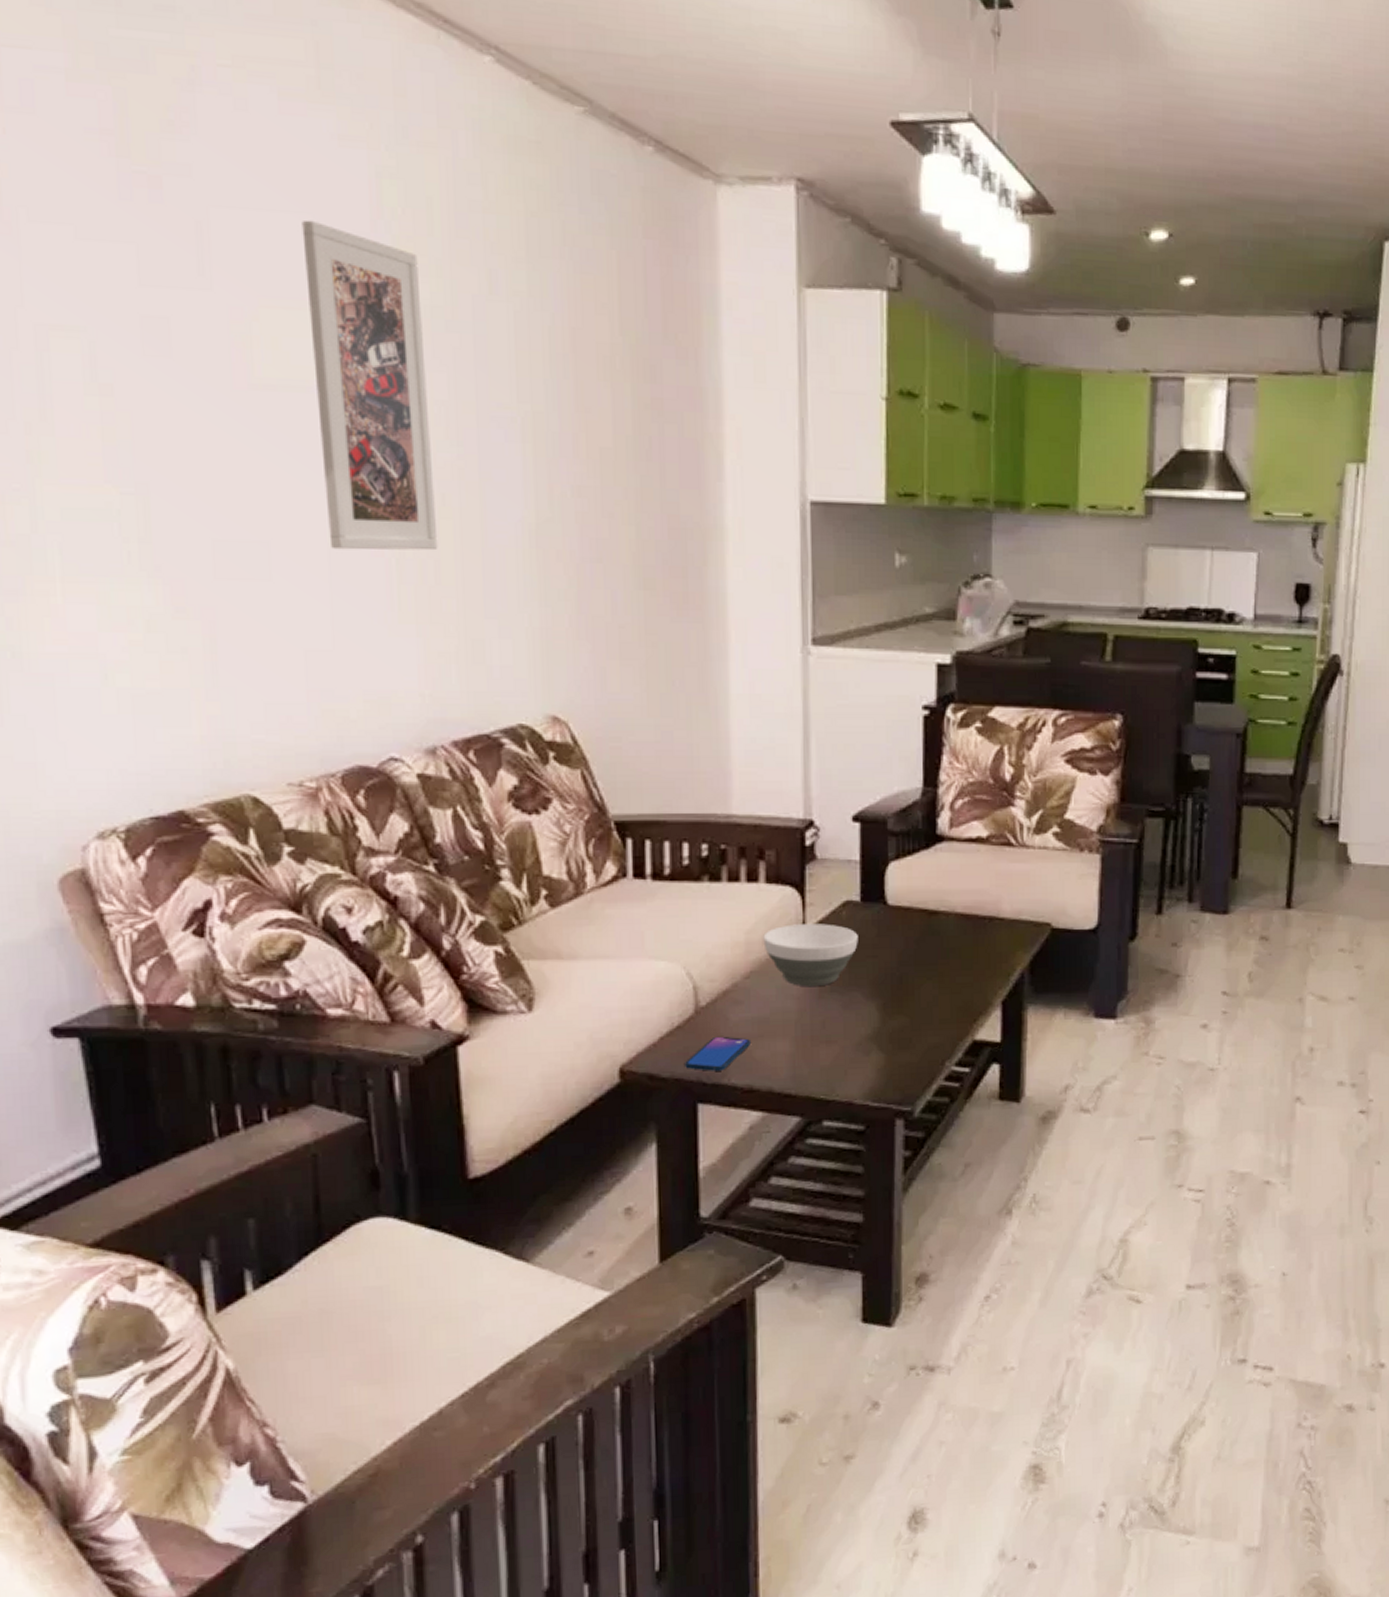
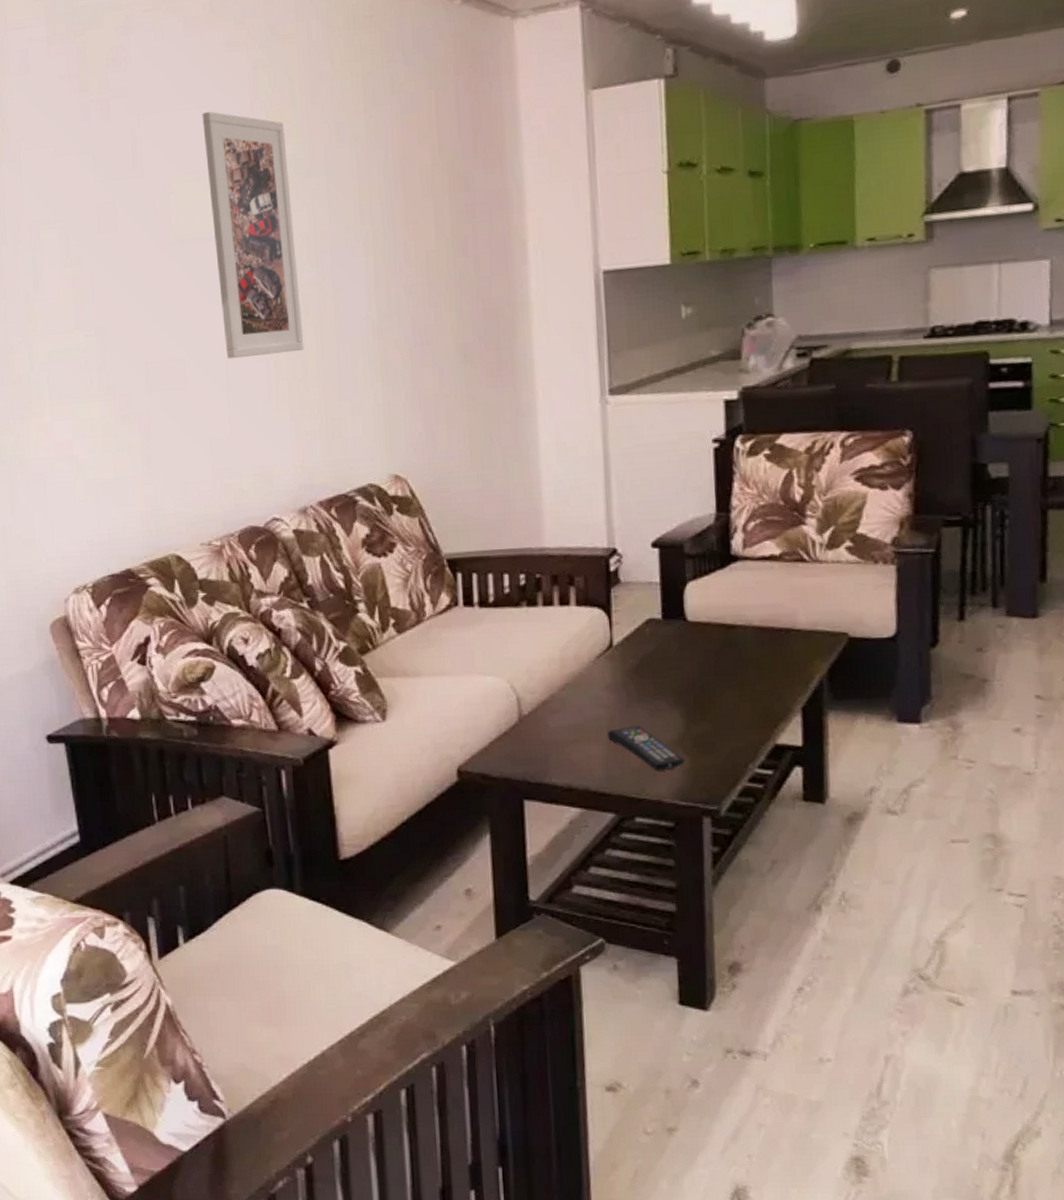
smartphone: present [685,1036,750,1071] -> none [512,741,568,772]
bowl: present [763,923,858,987] -> none [575,640,661,697]
remote control: none [796,1018,879,1070] -> present [608,725,685,771]

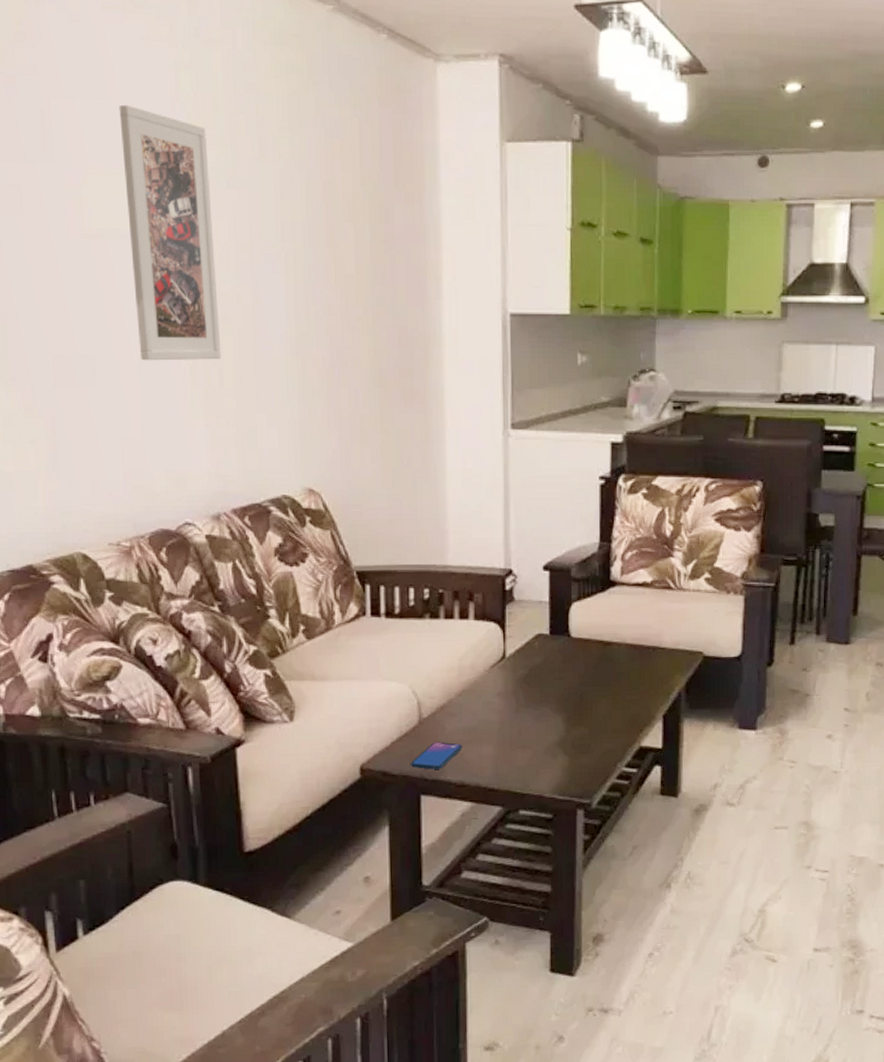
smartphone: none [512,741,568,772] -> present [411,741,462,770]
remote control: present [608,725,685,771] -> none [498,728,564,769]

———

Activity —
Pictures aside, retype the material exactly.

Result —
smartphone: present [685,1036,750,1071] -> none [512,741,568,772]
bowl: present [763,923,858,987] -> none [575,640,661,697]
remote control: none [796,1018,879,1070] -> present [608,725,685,771]

smartphone: none [512,741,568,772] -> present [411,741,462,770]
remote control: present [608,725,685,771] -> none [498,728,564,769]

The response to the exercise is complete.